House Majority Leader Eric Cantor (R-Va.) on Wednesday warned that work might continue through next weekend.  

“While our goal is to complete all legislative business by Friday, Dec. 16, Members are advised to keep their schedules flexible into the weekend of [Dec. 16],” Cantor said. “Saturday and Sunday sessions are possible.”

Though appropriators remained vague on the specifics of the spending bill, they said the closed-door negotiations have centered on whittling dozens of riders to ameliorate both sides.

“We’ve got to thread that needle,” House Appropriations Chairman Hal Rogers (R-Ky.) said Wednesday. The trick: including enough riders to draw Republican votes but not too many to drive away Democrats.

Senate Appropriations Chairman Daniel Inouye (D-Hawaii) said Democrats have been working to keep the number of riders to a minimum.

“We’re trying to keep them out,” Inouye said, adding that the GOP was pushing in the other direction.

He stressed that issues are being negotiated and that neither side will get everything it wants.

A Senate GOP aide said the House has been a “difficult hurdle to clear,” so if they need some riders, “it can’t be overlooked.”

GOP aides said Senate Democrats were also seeking to get into the package riders such as language loosening abortion restrictions for nongovernmental organizations.

“The strategy is to develop two or three on each bill that we can honestly go to them and say, ‘We have to have these and we’re willing to give up on the others,’” Rep. Steven LaTourette (R-Ohio), an
appropriator, said.

Complicating matters for Republicans, though, is the fact that House Democrats will likely be needed to pass the package.

“Because we’ve been able to show that we can give support if appropriate, I think our hand has been strengthened in these negotiations,” House Appropriations ranking member Norm Dicks (D-Wash.) said.

Still, Democrats have indicated that while some riders are off the table — mainly those dealing with social issues and defunding health insurance and financial regulatory reform — they will support others.

“We’ve made it very clear, and they understand the kinds of riders that would be, in effect, just poking fingers in our eyes,” House Minority Whip Steny Hoyer (D-Md.) said. “We’ll have to look at them rider by rider, we’ll have to ask the subcommittee chairs what they think and we’ll have to review them.”

In particular, Dicks said an Environmental Protection Agency-related rider that would prevent regulation of some storm water discharges could be something to which Democrats acquiesce.
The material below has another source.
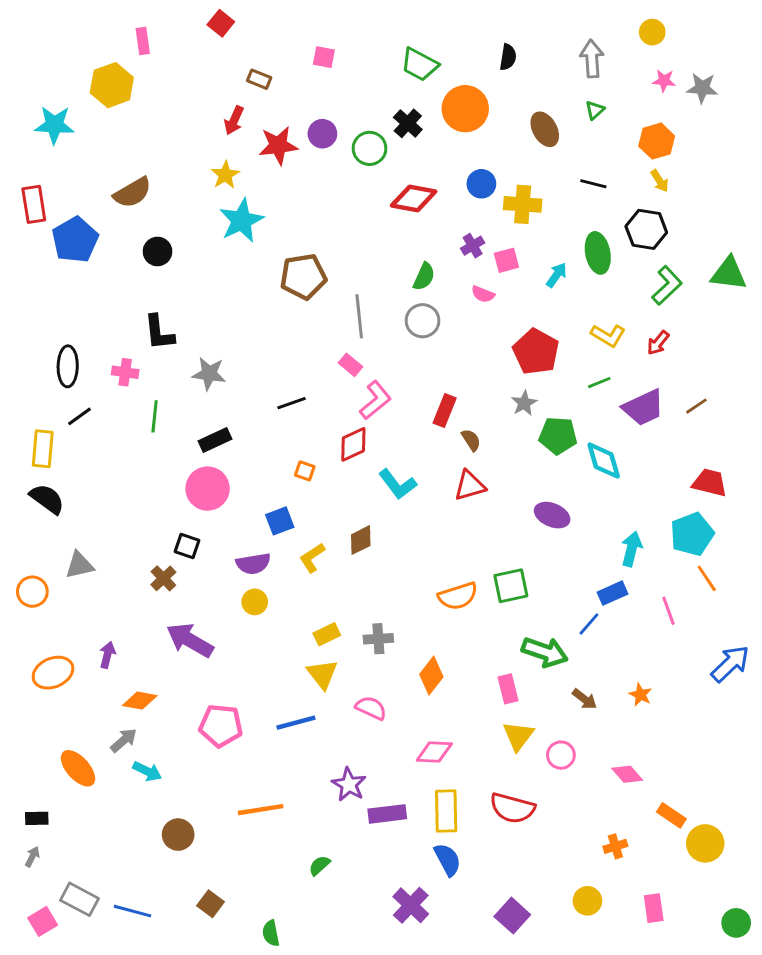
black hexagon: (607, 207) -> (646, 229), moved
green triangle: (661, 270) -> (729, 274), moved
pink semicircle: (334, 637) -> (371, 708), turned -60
Rep. Jim Moran (D-Va.) — ranking member on the Appropriations Subcommittee on the Interior and Environment, which oversees the EPA — said Democrats might also accept reductions to the agency’s funding in exchange for dropping some of the “most egregious” riders, including one that would eliminate regulations of mountaintop removal mining.

“We may have to accept some moderate reduction in EPA funding — they’re really insistent on that,” he said.

Subcommittee Chairman Mike Simpson (R-Idaho) said that while he thinks the negotiations will be fruitful, it is still possible his bill could be split off into a continuing resolution over EPA riders.

The Labor, Health and Human Services, and Education appropriations bill could also suffer the same fate over riders that would defund health insurance reform, the signature legislative achievement of the Democratic-controlled 111th Congress. But Rep. Denny Rehberg (R-Mont.), chairman of the Appropriations Subcommittee on Labor, Health and Human Services and Education, said he believes his bill will be in the package.

“I think we will be part of the package,” Rehberg said. “We’re working our way through it, and I have no reason to believe we won’t be successful. I have no reason to believe I won’t be able to bring something forward.”

Though they are still ironing out agreements on abortion and health care riders, Subcommittee on Financial Services and General Government Chairwoman
Jo Ann Emerson (R-Mo.) said a CR on her bill would be unlikely because, for instance, the General Services Administration would not have enough money to cover its leases.

Rep. José Serrano, that subcommittee’s ranking member, said he is re-litigating a rider tacked onto the April budget deal restricting the District of Columbia from spending its public funds on abortion programs.

“In the negotiations that we’re having, every time it’s my turn to speak, I say, ‘You cannot bring D.C. back 20 years,’” the New York Democrat said.